Demikian disampaikan analis politik yang juga Direktur Eksekutif Indobarometer, M. Qodari, dalam diskusi di Cikini, Jakarta, Sabtu pagi (5/3).
Ribut yang tidak perlu, dia contohkan seperti pada kasus Menteri Desa, Pembangunan Daerah Tertinggal dan Transmigrasi Indonesia, Marwan Jafar, yang marah-marah karena tertinggal pesawat. Perilaku Marwan waktu itu dikritik oleh Sekretaris Kabinet, Pramono Anung.
"Ada menteri yang komentari menteri lain karena terlambat naik pesawat. Walau menteri itu salah karena dia menyalahkan direksi penerbangan, maka tak perlu menteri yang lain mengomentari menteri itu karena dia sudah dimarahi publik," jelasnya.
Menurut Qodari, ada gaduh yang sangat perlu. Misalnya terjadi pada isu Blok Masela. Kegaduhan terkait Blok Masela sangat perlu dibuka ke publik karena kaitannya dengan anggaran negara yang besar dan unsur kemanfaatan publik.
"Menurut saya ini bagus sekali. Saya beda pendapat dengan orang yang mengatakan ini gaduh. Menurut saya, ada gaduh positif dan negatif. Positif karena bergizi tinggi mirip gado-gado," terangnya.
Qodari tegaskan, debat mengenai nasib pengembangan Blok Masela atau masa depan Freeport membuka mata publik akan urusan-urusan yang tadinya bersifat sangat tertutup.
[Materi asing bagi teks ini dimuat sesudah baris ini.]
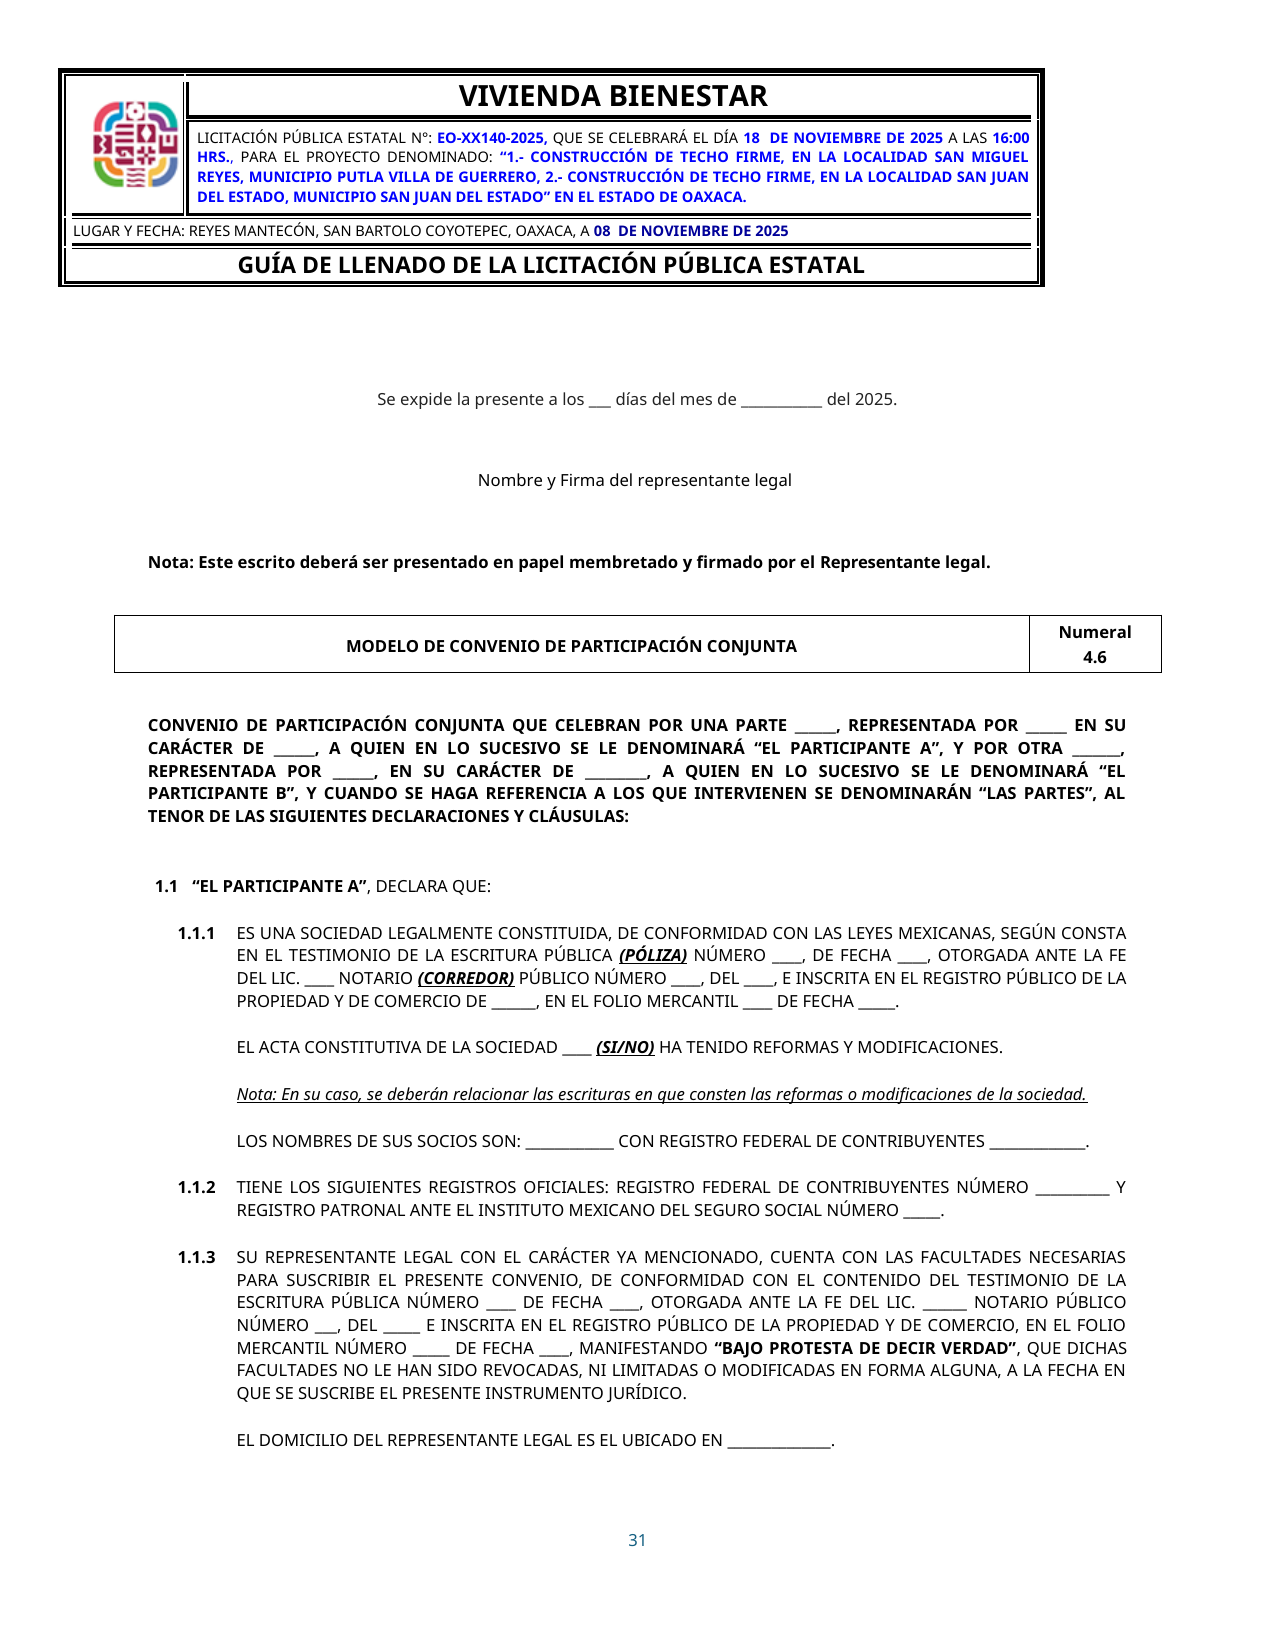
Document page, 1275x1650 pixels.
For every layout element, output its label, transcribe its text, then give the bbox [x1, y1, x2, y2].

"Publik menjadi tahu, menjadi paham, mana kebijakan terbaik. Ujungnya akan kelihatan siapa benar dan siapa salah. Akan kelihatan itu semua persoalan yang selama ini disimpan," jelasnya.
Justru, lanjut dia, rakyat memerlukan orang-orang yang mau menjabarkan isu kepentingan bangsa dan negara yang selama ini tertutup dari publik.
"Kalau debatnya cuma di ruang kabinet apakah kita tahu? Kita enggak tahu. Perlu ada agen-agen yang menjabarkan informasi yang diwacanakan di dalam sehingga kita tahu kebijakan yang terbaik," jelasnya.